Access to higher education for low-income, first-generation, and underserved populations has improved dramatically over the past two decades. Now comes the need for greater attention to inclusion by schools across the higher education spectrum, Dr. Anthony Jack said during a Winter Term Convocation address Friday in Lawrence University’s Memorial Chapel.
Universities, Jack said, need to prepare adequately for the arrival of those diverse students, understanding where they may see challenges and providing the necessary support to see them through. Feeling welcome, at home, and connected speaks to inclusion in ways access never can.
“I hope this talk is one of many conversations about the new responsibilities that diversity demands of all of us—professors and students, administrators and staff members alike,” he said.
Jack, an assistant professor of education at Harvard University, is the author of the 2019 best-selling book, The Privileged Poor: How Elite Colleges are Failing Disadvantaged Students. He pulled from his decade of research as he discussed hurdles faced by first-generation and low-income students. He called on universities to dive deeper into the diverse experiences that come within those groups. It’s necessary, he said, to understand the totality of those experiences as campuses look for paths toward a more equitable and complete campus culture.
In The Privileged Poor, Jack studied first-generation and low-income undergraduates at Ivy League universities who came on a pipeline from boarding schools in the northeast. He called these students the “privileged poor.” A second group he called the “doubly disadvantaged”—students who arrive on campus from underprivileged backgrounds after attending often troubled public schools.
Preparing for those varied journeys is part of the challenge for universities wanting to provide an inclusive environment, Jack said.
The realities of inclusion on a college campus play out in everything from collaborating with professors to finding food to eat when the cafeteria closes during break.
“Student experiences underscore how access and inclusion are two separate institutional mandates,” Jack said. “We must work to ensure that students don’t just graduate; to me that’s the easy goal. A more important one and a harder one is having them do so whole and healthy and ready for the next adventure.”
Jack graduated in 2016 with his Ph.D. from Harvard after receiving dual bachelor’s degrees in women’s and gender studies and religion from Amherst College.

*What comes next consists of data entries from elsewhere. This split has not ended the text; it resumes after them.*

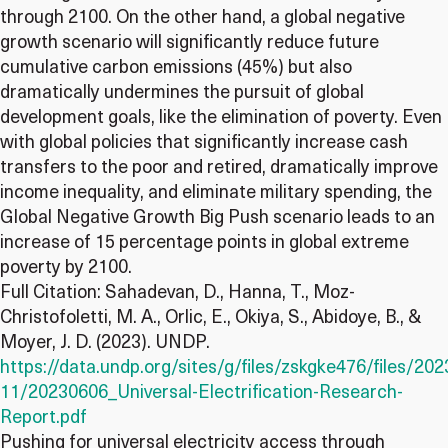
through 2100. On the other hand, a global negative
growth scenario will significantly reduce future
cumulative carbon emissions (45%) but also
dramatically undermines the pursuit of global
development goals, like the elimination of poverty. Even
with global policies that significantly increase cash
transfers to the poor and retired, dramatically improve
income inequality, and eliminate military spending, the
Global Negative Growth Big Push scenario leads to an
increase of 15 percentage points in global extreme
poverty by 2100.
Full Citation: Sahadevan, D., Hanna, T., Moz-
Christofoletti, M. A., Orlic, E., Okiya, S., Abidoye, B., &
Moyer, J. D. (2023). UNDP.
https://data.undp.org/sites/g/files/zskgke476/files/202
11/20230606_Universal-Electrification-Research-
Report.pdf
Pushing for universal electricity access through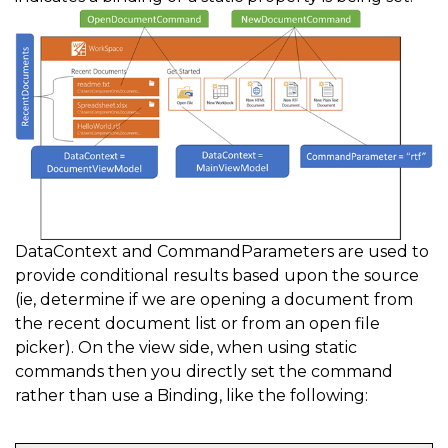
/// Note: to improve performance do not use CanExecu
/// </summary>  
private static void 
CanSaveDocument
(
object sender
,
 C
{
    e
.
CanExecute 
=
true
;
}
DataContext and CommandParameters are used to
provide conditional results based upon the source
(ie, determine if we are opening a document from
the recent document list or from an open file
picker). On the view side, when using static
commands then you directly set the command
rather than use a Binding, like the following: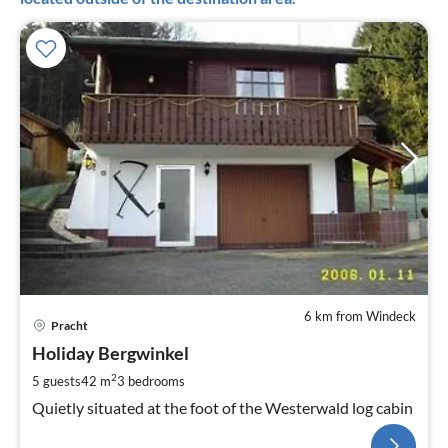
6 km from Windeck
Pracht
Holiday Bergwinkel
2
5 guests
42 m
3
bedrooms
Quietly situated at the foot of the Westerwald log cabin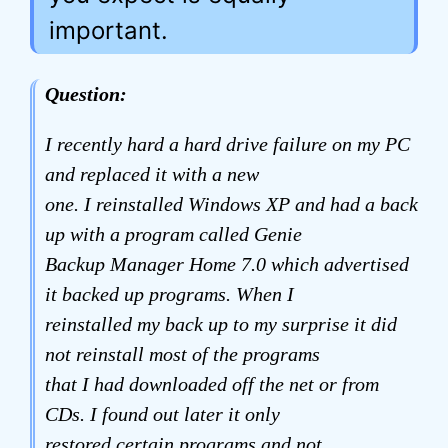
important.
Question:
I recently hard a hard drive failure on my PC
and replaced it with a new
one. I reinstalled Windows XP and had a back
up with a program called Genie
Backup Manager Home 7.0 which advertised
it backed up programs. When I
reinstalled my back up to my surprise it did
not reinstall most of the programs
that I had downloaded off the net or from
CDs. I found out later it only
restored certain programs and not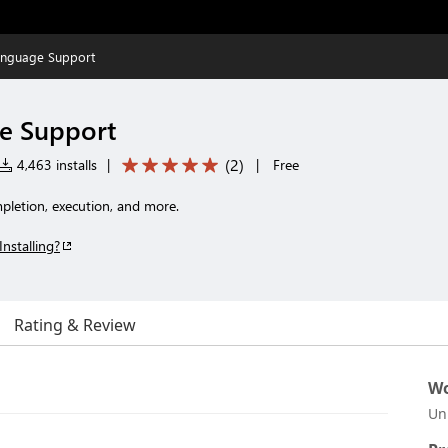
anguage Support
e Support
(
2
)
4,463 installs
|
|
Free
pletion, execution, and more.
Installing?
Rating & Review
Wo
Un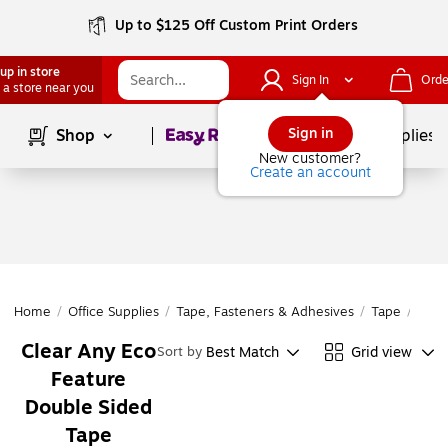
Up to $125 Off Custom Print Orders
up in store
Sign In
Orde
 a store near you
Page
1
of
1
Sign in
Shop
School Supplies
New customer?
Create an account
Home
/
Office Supplies
/
Tape, Fasteners & Adhesives
/
Tape
/
Doub
Clear Any Eco
Best Match
Grid view
Sort by
Feature
Double Sided
Tape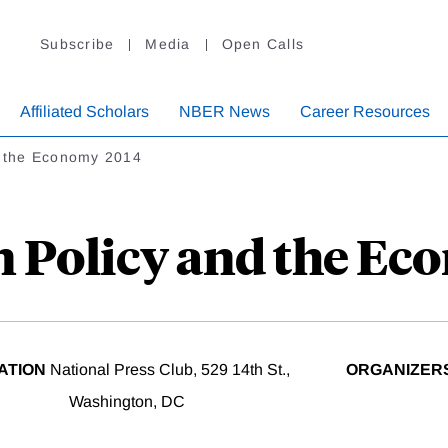
Subscribe
Media
Open Calls
Affiliated Scholars
NBER News
Career Resources
d the Economy 2014
n Policy and the Ec
ATION
National Press Club, 529 14th St.,
ORGANIZER
Washington, DC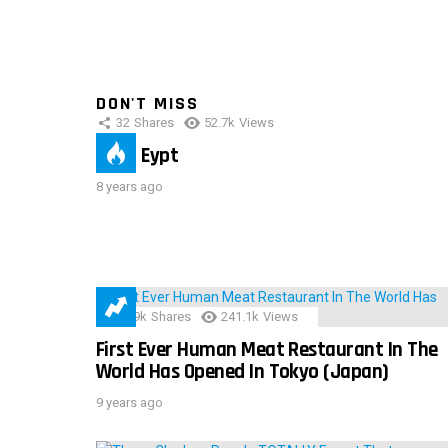
DON'T MISS
32
Shares
52.7k
Views
IMAS Eypt
8 years ago
28.9k
Shares
241.1k
Views
First Ever Human Meat Restaurant In The
World Has Opened In Tokyo (Japan)
9 years ago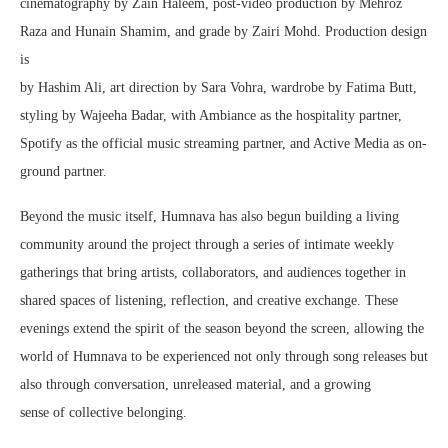
cinematography by Zain Haleem, post-video production by Mehroz
Raza and Hunain Shamim, and grade by Zairi Mohd. Production design
is
by Hashim Ali, art direction by Sara Vohra, wardrobe by Fatima Butt,
styling by Wajeeha Badar, with Ambiance as the hospitality partner,
Spotify as the official music streaming partner, and Active Media as on-
ground partner.
Beyond the music itself, Humnava has also begun building a living
community around the project through a series of intimate weekly
gatherings that bring artists, collaborators, and audiences together in
shared spaces of listening, reflection, and creative exchange. These
evenings extend the spirit of the season beyond the screen, allowing the
world of Humnava to be experienced not only through song releases but
also through conversation, unreleased material, and a growing
sense of collective belonging.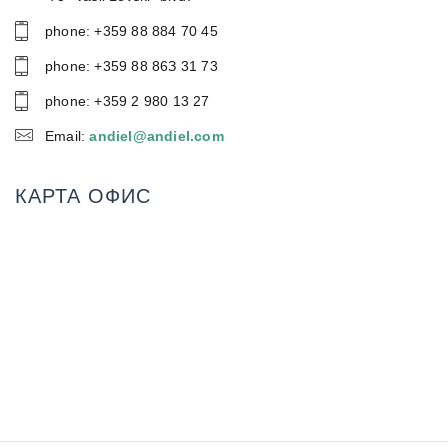
phone: +359 88 884 70 45
phone: +359 88 86З 31 73
phone: +359 2 980 13 27
Email:
andiel@andiel.com
КАРТА ОФИС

He said his own journey mirrors much of his research. He entered Amherst three years after the college launched a new financial aid program aimed at easing access for students from low-income families. But he felt lost at times, not understanding how to enjoy the here and now because he needed to work four campus jobs to support family back home.

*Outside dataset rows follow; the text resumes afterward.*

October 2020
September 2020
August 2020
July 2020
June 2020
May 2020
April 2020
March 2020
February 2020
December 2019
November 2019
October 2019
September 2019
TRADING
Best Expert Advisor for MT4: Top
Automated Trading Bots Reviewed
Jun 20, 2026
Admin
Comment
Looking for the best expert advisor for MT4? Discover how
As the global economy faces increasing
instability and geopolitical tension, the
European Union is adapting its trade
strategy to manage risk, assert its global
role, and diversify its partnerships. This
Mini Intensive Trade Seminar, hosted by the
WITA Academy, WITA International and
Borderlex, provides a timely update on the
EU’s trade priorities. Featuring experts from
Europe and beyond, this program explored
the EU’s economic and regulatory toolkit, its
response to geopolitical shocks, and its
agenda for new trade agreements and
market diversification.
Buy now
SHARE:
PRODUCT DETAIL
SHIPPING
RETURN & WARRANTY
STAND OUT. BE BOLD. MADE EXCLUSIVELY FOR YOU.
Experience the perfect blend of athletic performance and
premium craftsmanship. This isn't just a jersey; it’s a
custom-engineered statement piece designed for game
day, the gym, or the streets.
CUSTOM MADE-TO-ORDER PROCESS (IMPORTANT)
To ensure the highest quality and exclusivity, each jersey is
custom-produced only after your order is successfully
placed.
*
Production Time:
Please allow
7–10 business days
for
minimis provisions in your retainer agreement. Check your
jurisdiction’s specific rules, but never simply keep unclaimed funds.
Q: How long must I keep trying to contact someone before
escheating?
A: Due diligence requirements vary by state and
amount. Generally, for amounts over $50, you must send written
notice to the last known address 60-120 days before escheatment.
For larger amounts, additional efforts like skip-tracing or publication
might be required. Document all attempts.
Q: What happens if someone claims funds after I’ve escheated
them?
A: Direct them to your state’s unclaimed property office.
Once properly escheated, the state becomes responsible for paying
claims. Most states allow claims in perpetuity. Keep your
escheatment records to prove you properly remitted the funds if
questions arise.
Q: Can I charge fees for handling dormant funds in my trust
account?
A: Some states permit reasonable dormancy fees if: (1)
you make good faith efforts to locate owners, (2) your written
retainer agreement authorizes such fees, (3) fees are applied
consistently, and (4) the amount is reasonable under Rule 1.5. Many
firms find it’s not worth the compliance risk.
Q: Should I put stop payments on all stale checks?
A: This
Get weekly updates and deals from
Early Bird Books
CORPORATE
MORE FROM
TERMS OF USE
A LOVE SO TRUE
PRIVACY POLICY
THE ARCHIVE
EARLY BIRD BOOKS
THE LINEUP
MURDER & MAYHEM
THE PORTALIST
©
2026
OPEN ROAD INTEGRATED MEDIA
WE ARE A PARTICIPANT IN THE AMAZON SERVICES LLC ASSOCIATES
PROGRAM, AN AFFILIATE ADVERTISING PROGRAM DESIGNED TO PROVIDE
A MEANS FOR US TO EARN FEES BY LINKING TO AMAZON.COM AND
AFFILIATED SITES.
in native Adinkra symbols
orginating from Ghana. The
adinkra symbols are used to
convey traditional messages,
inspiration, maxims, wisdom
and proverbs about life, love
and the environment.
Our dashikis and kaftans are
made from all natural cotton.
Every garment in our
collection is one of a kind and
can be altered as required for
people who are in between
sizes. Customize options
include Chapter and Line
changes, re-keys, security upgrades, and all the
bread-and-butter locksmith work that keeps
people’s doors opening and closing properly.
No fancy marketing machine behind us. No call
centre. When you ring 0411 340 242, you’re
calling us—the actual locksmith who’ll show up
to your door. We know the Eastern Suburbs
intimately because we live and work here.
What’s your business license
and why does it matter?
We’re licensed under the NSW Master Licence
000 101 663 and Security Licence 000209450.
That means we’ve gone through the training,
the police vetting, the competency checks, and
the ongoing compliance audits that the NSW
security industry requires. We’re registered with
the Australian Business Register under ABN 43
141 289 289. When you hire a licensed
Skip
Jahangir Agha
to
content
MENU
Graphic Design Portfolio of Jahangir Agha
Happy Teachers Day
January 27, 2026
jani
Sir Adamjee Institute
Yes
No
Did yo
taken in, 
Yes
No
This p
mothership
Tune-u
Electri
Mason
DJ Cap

“Rest was a luxury I thought I couldn’t afford,” he said.
Faculty and staff need to work together, he said, to prepare all of their students for that journey—not just to but through higher education.
“To uncritically praise universities as democratic institutions for increasing access reflects a limited civic imagination,” he said. “An admissions letter and generous financial aid do not a diverse college make. Access ain’t inclusion.”
Friday’s Convocation was the second of three Lawrence Convocations during the 2022-23 academic year. Next up will be the Honors Convocation on May 26, featuring Lawrence faculty members Madera Allan, associate professor of Spanish, and Constance Kassor, associate professor of religious studies.